Re: Fallback to UTF-8 from David Dorward on 2008-04-28 (www-validator@w3.org from April 2008)

From: David Dorward <david@dorward.me.uk>
Date: Mon, 28 Apr 2008 15:28:05 +0100
To: www-validator@w3.org
Message-Id: <D963FD08-2057-4C49-9D45-3B4FFC342EE6@dorward.me.uk>

On 28 Apr 2008, at 15:08, Andreas Prilop wrote:
> (1) The validator establishes that Humpty Dumpty
>    is *not* the President of the United States.
>
> (2) The validator assumes:
>    President of the United States = Humpty Dumpty.
>
> (1) and (2) happen together.  Both.  At the same time.   
> Simultaneously.
>

That isn't what happens. This is:

(1) The validator finds no encoding information in the HTTP header or  
document.

(2) The validator tries to carry on anyway as if the encoding was  
specified as UTF-8

(3) The validator fails to parse as UTF-8, so gives up.

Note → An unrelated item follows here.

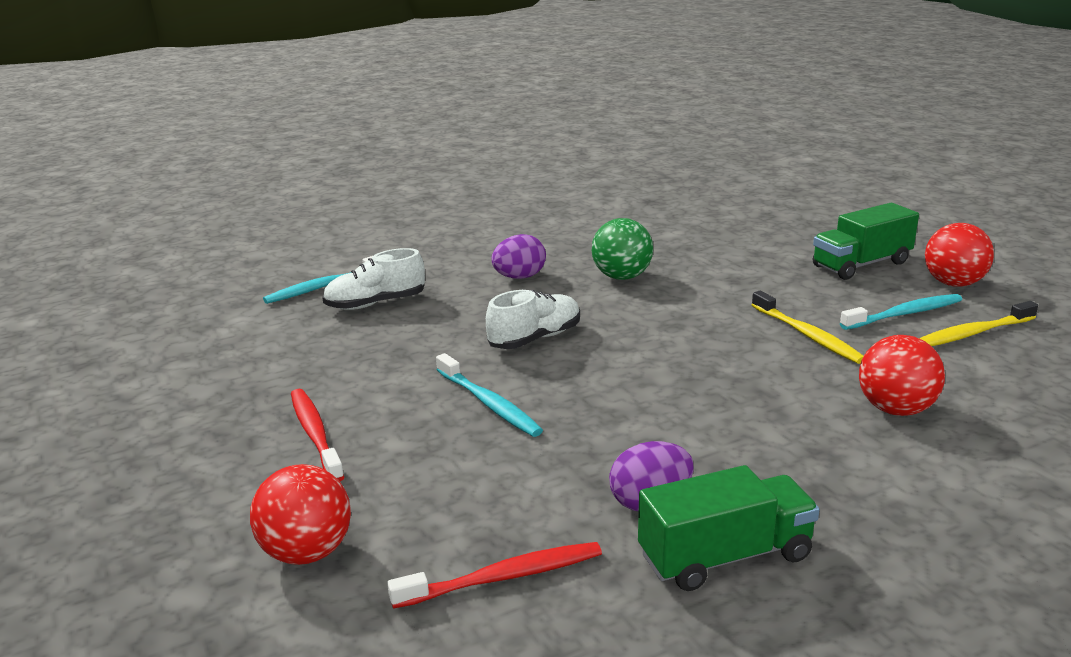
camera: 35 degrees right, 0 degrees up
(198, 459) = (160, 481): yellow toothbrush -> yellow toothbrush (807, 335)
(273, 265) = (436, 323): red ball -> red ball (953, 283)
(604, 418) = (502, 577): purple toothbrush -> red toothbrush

In that order. One after the other. Not simultaneously.

The behaviour when it is overridden and told to use ISO-8859-1 is  
slightly different:

(1) The validator is told to use ISO-8859-1

(2) The validator parses as ISO-8859-1 but finds errors

(3) The validator throws error messages for characters which don't fit

I don't know why it behaves differently under those conditions, but I  
think having consistency would be desirable.

-- 
David Dorward
http://dorward.me.uk/
http://blog.dorward.me.uk/

Received on Monday, 28 April 2008 14:29:02 UTC